# INSTRUCTIONS FOR THE TASK
Write out the part of the review of the film Wolf that starts with "IMDb describes the" and goes on through "shouldn’t be driving.", copied word for word.

Call of the mild

George MacKay plays a young man who believes he’s a wolf trapped in human form.

IMDb describes the film Wolf, which centers on a young man (George MacKay) who thinks he’s a wolf, as a “high-concept art house drama.” How high? Put it this way: Maybe it shouldn’t be driving.

Set in a clinic of sorts — whose therapeutic mission seems to fall in the gray area between rehab and conversion therapy — the perplexing sophomore feature from Dublin-based Italian writer-director Nathalie Biancheri (Nocturnal) concerns a fictional malady called Species Identity Disorder. In the fantasyland of Biancheri’s imagination, S.I.D. is a common enough condition to afflict several children, teenagers, and young adults, each of whom is struggling with the belief that he or she is a parrot (Lola Petticrew), a horse (Elsa Fionuir), a squirrel (Darragh Shannon), a duck (Senan Jennings) or a panda (Karise Yansen), among other animals.

# COLLECTED MATERIAL

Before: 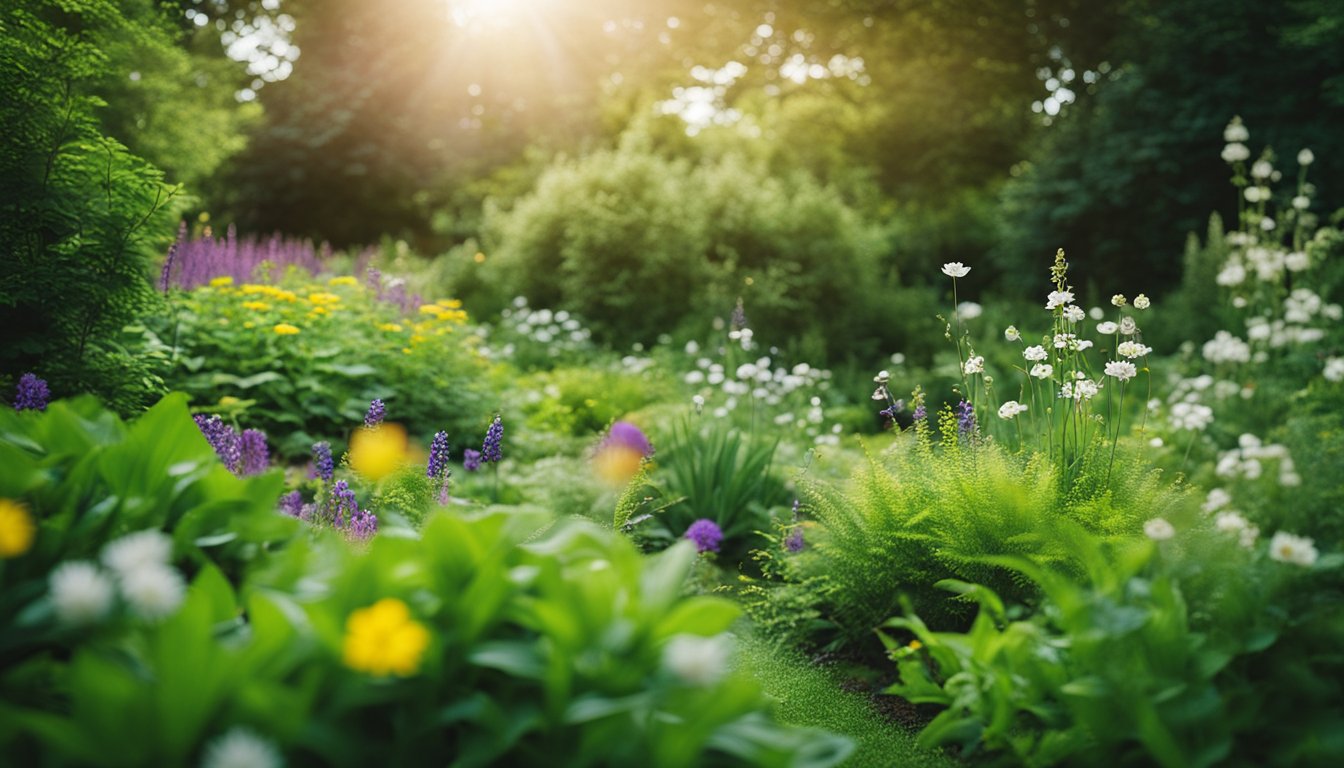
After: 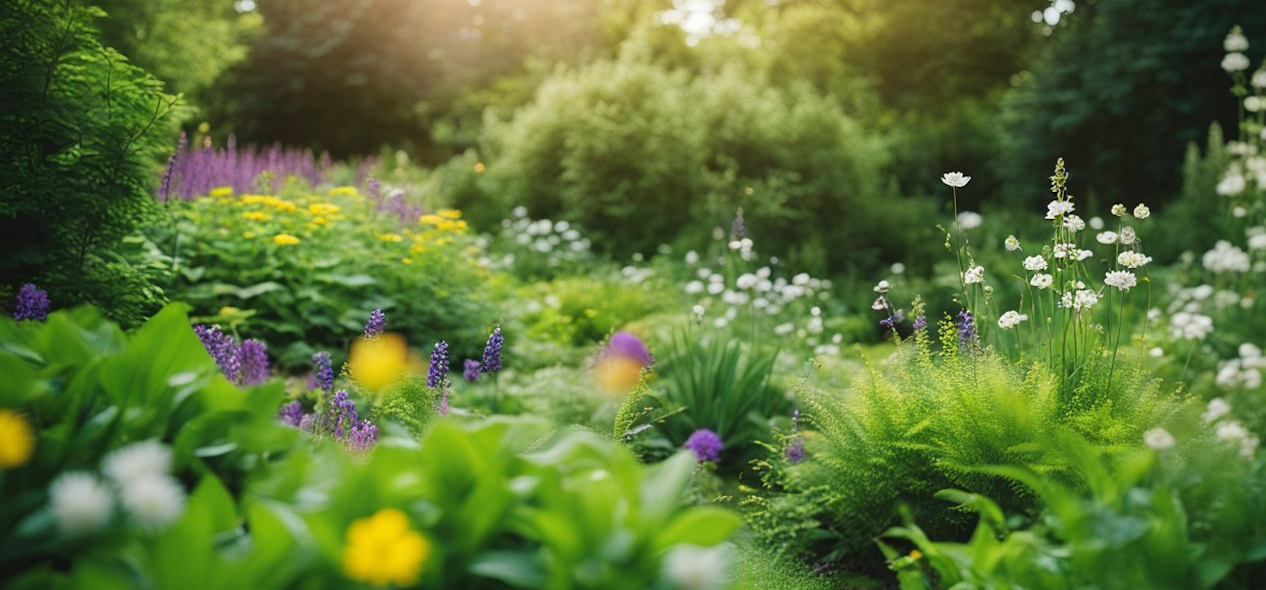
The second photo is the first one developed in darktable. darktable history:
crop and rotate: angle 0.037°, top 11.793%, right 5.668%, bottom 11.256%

# TASK RESULT
IMDb describes the film Wolf, which centers on a young man (George MacKay) who thinks he’s a wolf, as a “high-concept art house drama.” How high? Put it this way: Maybe it shouldn’t be driving.